Montceau – « La ville ne dépense pas, elle investit »

Le rituel politico-technico-financier a été respecté lundi dernier au conseil municipal entre la majorité et les oppositions. Ce sont toujours les mêmes palabres qui reviennent inlassablement comme un disque rayé. C’est toujours la même chanson avec des interprètes qui ne changent rien aux paroles.

La mise à jour du plan pluriannuel d’investissement (PPI) a provoqué les mêmes commentaires des oppositions qu’en décembre dernier au moment de sa présentation. D’apprendre que l’ajustement du PPI sur la période 2022/2026 passait de 40 096 000 € à 42 766 000 € a donné des sueurs froides à Laurent Selvez et Eric Commeau et conforté la position de Lilian Noirot qui soutient la majorité.

Un PPI qui augmente car il prend en compte la construction à venir du cinéma avec une enveloppe d’un million d’euros, les 900 000 € affectés au centre de loisirs, la dépense informatique pour se préserver d’une cyberattaque et les ajustements prévisionnels des projets que sont l’école maternelle au Bois du Verne et la réfection du complexe Jean Bouveri.

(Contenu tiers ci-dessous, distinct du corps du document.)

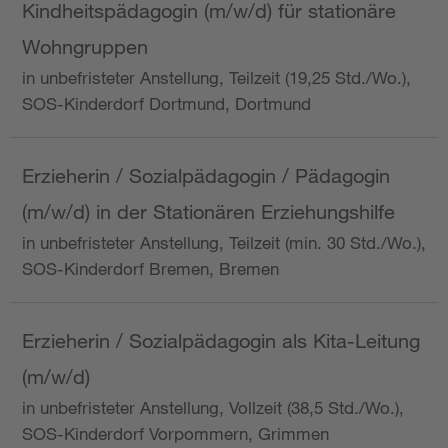
Kindheitspädagogin (m/w/d) für stationäre
Wohngruppen
in unbefristeter Anstellung, Teilzeit (19,25 Std./Wo.),
SOS-Kinderdorf Dortmund, Dortmund
Erzieherin / Sozialpädagogin / Pädagogin
(m/w/d) in der Stationären Erziehungshilfe
in unbefristeter Anstellung, Teilzeit (min. 30 Std./Wo.),
SOS-Kinderdorf Bremen, Bremen
Erzieherin / Sozialpädagogin als Kita-Leitung
(m/w/d)
in unbefristeter Anstellung, Vollzeit (38,5 Std./Wo.),
SOS-Kinderdorf Vorpommern, Grimmen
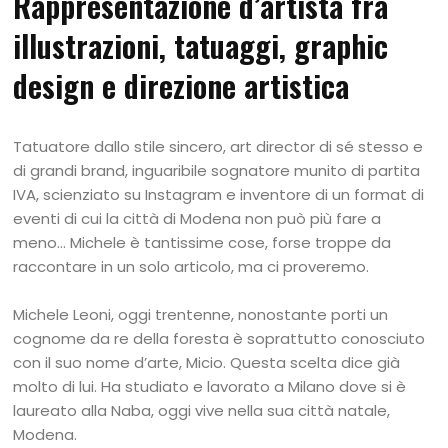
Rappresentazione d’artista fra
illustrazioni, tatuaggi, graphic
design e direzione artistica
Tatuatore dallo stile sincero, art director di sé stesso e
di grandi brand, inguaribile sognatore munito di partita
IVA, scienziato su Instagram e inventore di un format di
eventi di cui la città di Modena non può più fare a
meno… Michele è tantissime cose, forse troppe da
raccontare in un solo articolo, ma ci proveremo.
Michele Leoni, oggi trentenne, nonostante porti un
cognome da re della foresta è soprattutto conosciuto
con il suo nome d’arte, Micio. Questa scelta dice già
molto di lui. Ha studiato e lavorato a Milano dove si è
laureato alla Naba, oggi vive nella sua città natale,
Modena.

Inquiet, Laurent Selvez l’était en décembre, très inquiet il l’est aujourd’hui. « Nous refusons de vous donner un chèque en blanc, nous ne voterons pas ce PPI » annonce-t-il. Pas mieux du côté d’Eric Commeau pour qui ce PPI est en réalité de 50 M € avec les lignes hors budget et « vous faites le pari extraordinaire d’un taux de subvention à 50% qui est du jamais vu. Vous maintenez ce cap et cette pensée magique. C’est le sac de Mary Poppins ». Une comparaison que n’a pas du tout apprécié madame le maire, Marie-Claude Jarrot. « Arrêtez de vous en prendre à ma personne ».

Lilian Noirot lui, reste logique dans sa pensée. Favorable au PPI en décembre, optimiste il reste en mars.

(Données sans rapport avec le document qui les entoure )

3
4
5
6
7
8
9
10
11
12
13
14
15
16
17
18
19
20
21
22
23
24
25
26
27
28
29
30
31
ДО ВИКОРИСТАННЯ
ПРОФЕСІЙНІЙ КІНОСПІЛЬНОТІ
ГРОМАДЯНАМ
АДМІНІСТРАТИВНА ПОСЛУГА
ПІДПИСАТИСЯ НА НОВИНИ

Faire croire aux Montcelliens que la ville dépense plus pour les affoler, « c’est parce que vous confondez dépenses et investissement » réplique Marie-Claude Jarrot à Laurent Selvez. « Nous ne dépensons pas plus, nous allons investir ».

Sacrifier deux caméras pour deux défibrillateurs

Le débat d’orientation budgétaire qui a suivi ne changera rien aux idées des uns et des autres ou peut-être vérifier qu’Eric Commeau a une dent contre la communauté urbaine Creusot Montceau « qui investit beaucoup moins sur Montceau » qu’à une époque, celle de Didier Mathus. Il cite le projet de la recyclerie, les pistes cyclables, « à faire ni à faire » dit-il, en somme, il manque une réflexion économique avec la CUCM notamment sur les installations sportives et même le cinéma étant donné qu’il existe deux projets à Montceau et au Creusot. Des paroles en contradiction avec celles d’Isabelle Louis (Energies Citoyennes et vice-présidente à la CUCM) qui a rappelé que la communauté « prend sa part ».

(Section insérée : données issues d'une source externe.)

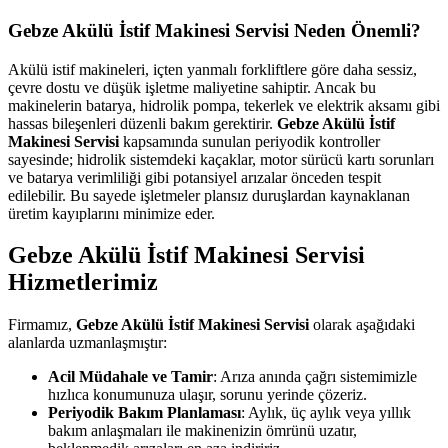
Gebze Akülü İstif Makinesi Servisi Neden Önemli?
Akülü istif makineleri, içten yanmalı forkliftlere göre daha sessiz,
çevre dostu ve düşük işletme maliyetine sahiptir. Ancak bu
makinelerin batarya, hidrolik pompa, tekerlek ve elektrik aksamı gibi
hassas bileşenleri düzenli bakım gerektirir.
Gebze Akülü İstif
Makinesi Servisi
kapsamında sunulan periyodik kontroller
sayesinde; hidrolik sistemdeki kaçaklar, motor sürücü kartı sorunları
ve batarya verimliliği gibi potansiyel arızalar önceden tespit
edilebilir. Bu sayede işletmeler plansız duruşlardan kaynaklanan
üretim kayıplarını minimize eder.
Gebze Akülü İstif Makinesi Servisi
Hizmetlerimiz
Firmamız,
Gebze Akülü İstif Makinesi Servisi
olarak aşağıdaki
alanlarda uzmanlaşmıştır:
Acil Müdahale ve Tamir
: Arıza anında çağrı sistemimizle
hızlıca konumunuza ulaşır, sorunu yerinde çözeriz.
Periyodik Bakım Planlaması
: Aylık, üç aylık veya yıllık
bakım anlaşmaları ile makinenizin ömrünü uzatır,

« Vous vous raccrochez aux branches ce qui prouve que vous n’êtes plus au courant des dossiers. Il n’y a pas de problème avec la communauté urbaine si ce n’est le périmètre de l’écomusée » lui répond Marie-Claude Jarrot.

La prise de parole de Laurent Selvez n’est guère plus rassurante en direction de la majorité. « Le budget ne répond pas à la taille de la ville qui se vide de ses habitants à un rythme inquiétant » dit-il. L’élu socialiste propose notamment un plan de relance de 50 000 € pour les associations qui ont souffert avec la crise sanitaire et de mettre les moyens pour doper l’activité économique des commerçants du centre-ville, ou encore de « sacrifier deux caméras de surveillance pour installer deux défibrillateurs cardiaques ».

« C’est votre rhétorique habituelle qui s’appelle du populisme. Opposer caméra et défibrillateur, mais c’est abominable, c’est très moche » lui rétorque madame le maire. « Vous parlez toujours d’argent. Ce n’est pas parce qu’on va mettre des millions qu’on résout les problèmes. Nous mettons les moyens au bon endroit pour une efficacité optimale » lui répond Lionel Duparay, adjoint aux finances. « Monsieur Selvez, vous êtes un homme du passé » en remet une couche Gérard Gronfier, premier adjoint.

Quant à Lilian Noirot, même s’il constate une population en baisse et un centre-ville moribond, il tresse néanmoins des lauriers à la majorité.

Lundi 21 mars 2022, à l’heure du vote du budget, nous savons déjà sur quel air de musique vont se tenir les débats.